“Yes, I am eager about it now,” at last exclaimed Grandidier in an animated way. “I allowed you to prosecute your experiments without troubling you with any inquisitive questions. But a solution is becoming imperative.”

Thomas smiled: “Well, you must remain patient just a little longer,” said he; “I believe that I am on the right road.”

Then Grandidier shook hands with him and Pierre, and went off to make his usual round through his busy, bustling works, whilst near at hand, awaiting his return, stood the closed pavilion, where every evening he was fated to relapse into endless, incurable anguish.

The daylight was already waning when Pierre and Thomas, after re-ascending the height of Montmartre, walked towards the large work-shop which Jahan, the sculptor, had set up among the many sheds whose erection had been necessitated by the building of the Sacred Heart. There was here a stretch of ground littered with materials, an extraordinary chaos of building stone, beams and machinery; and pending the time when an army of navvies would come to set the whole place in order, one could see gaping trenches, rough flights of descending steps and fences, imperfectly closing doorways which conducted to the substructures of the basilica.

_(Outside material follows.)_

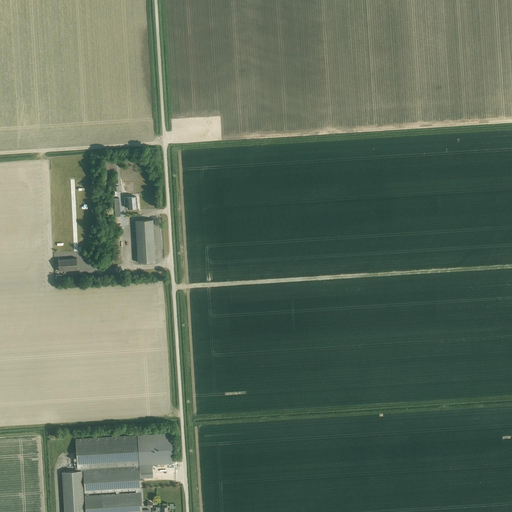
[(128,209),(132,208),(137,208),(136,197),(131,197),(124,198),(125,204),(128,204),(128,209)]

Halting in front of Jahan’s work-shop, Thomas pointed to one of these doorways by which one could reach the foundation works. “Have you never had an idea of visiting the foundations?” he inquired of Pierre. “There’s quite a city down there on which millions of money have been spent. They could only find firm soil at the very base of the height, and they had to excavate more than eighty shafts, fill them with concrete, and then rear their church on all those subterranean columns.... Yes, that is so. Of course the columns cannot be seen, but it is they who hold that insulting edifice aloft, right over Paris!”

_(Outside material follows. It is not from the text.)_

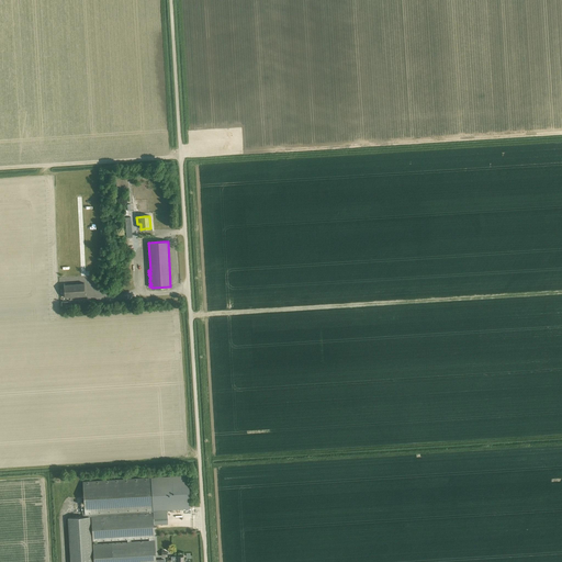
[(65,299),(85,296),(85,284),(64,285),(65,299)]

Having drawn near to the fence, Pierre was looking at an open doorway beyond it, a sort of dark landing whence steps descended as if into the bowels of the earth. And he thought of those invisible columns of concrete, and of all the stubborn energy and desire for domination which had set and kept the edifice erect.

Thomas was at last obliged to call him. “Let us make haste,” said he, “the twilight will soon be here. We shan’t be able to see much.”

They had arranged to meet Antoine at Jahan’s, as the sculptor wished to show them a new model he had prepared. When they entered the work-shop they found the two assistants still working at the colossal angel which had been ordered for the basilica. Standing on a scaffolding they were rough-hewing its symmetrical wings, whilst Jahan, seated on a low chair, with his sleeves rolled up to his elbows, and his hands soiled with clay, was contemplating a figure some three feet high on which he had just been working.

“Ah! it’s you,” he exclaimed. “Antoine has been waiting more than half an hour for you. He’s gone outside with Lise to see the sun set over Paris, I think. But they will soon be back.”

Then he relapsed into silence, with his eyes fixed on his work.